TEXT EXCERPT:
= = =

Finetune the German BERT
------------------------

Our first approach is to finetune the `German BERT
model <https://www.deepset.ai/german-bert>`__ pretrained by deepset.
Since AutoGluon Text integrates with the
`Huggingface/Transformers <https://huggingface.co/docs/transformers/index>`__
(as explained in :ref:`sec_textprediction_customization`), we directly
load the German BERT model via Huggingface/Transformers, with the key as
`bert-base-german-cased <https://huggingface.co/bert-base-german-cased>`__.
To simplify the experiment, we also just finetune for 4 epochs.

.. code:: python

    from autogluon.text import TextPredictor
    
    predictor = TextPredictor(label='label')
    predictor.fit(train_de_df,
                  hyperparameters={
                      'model.hf_text.checkpoint_name': 'bert-base-german-cased',
                      'optimization.max_epochs': 4
                  })

= = =

Keypoint data for each instance:
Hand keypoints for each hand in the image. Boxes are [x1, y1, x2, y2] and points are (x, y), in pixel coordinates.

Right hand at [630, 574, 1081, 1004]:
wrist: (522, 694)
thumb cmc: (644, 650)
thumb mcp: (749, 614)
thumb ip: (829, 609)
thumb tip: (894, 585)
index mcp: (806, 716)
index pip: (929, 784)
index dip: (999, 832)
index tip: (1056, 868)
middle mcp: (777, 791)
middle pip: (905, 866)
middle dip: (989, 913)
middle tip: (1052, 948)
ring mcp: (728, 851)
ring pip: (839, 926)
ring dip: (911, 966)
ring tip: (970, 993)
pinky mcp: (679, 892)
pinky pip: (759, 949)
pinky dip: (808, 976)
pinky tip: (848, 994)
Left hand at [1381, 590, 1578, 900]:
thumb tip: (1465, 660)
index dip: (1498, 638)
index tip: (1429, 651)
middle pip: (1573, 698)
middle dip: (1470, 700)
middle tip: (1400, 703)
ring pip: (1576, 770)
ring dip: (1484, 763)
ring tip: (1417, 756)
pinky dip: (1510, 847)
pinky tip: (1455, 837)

= = =

INSTRUCTIONS TO FOLLOW:
List every web address given in the text on finetuning the German BERT model.

WRITTEN SOLUTION:
https://www.deepset.ai/german-bert
https://huggingface.co/docs/transformers/index
https://huggingface.co/bert-base-german-cased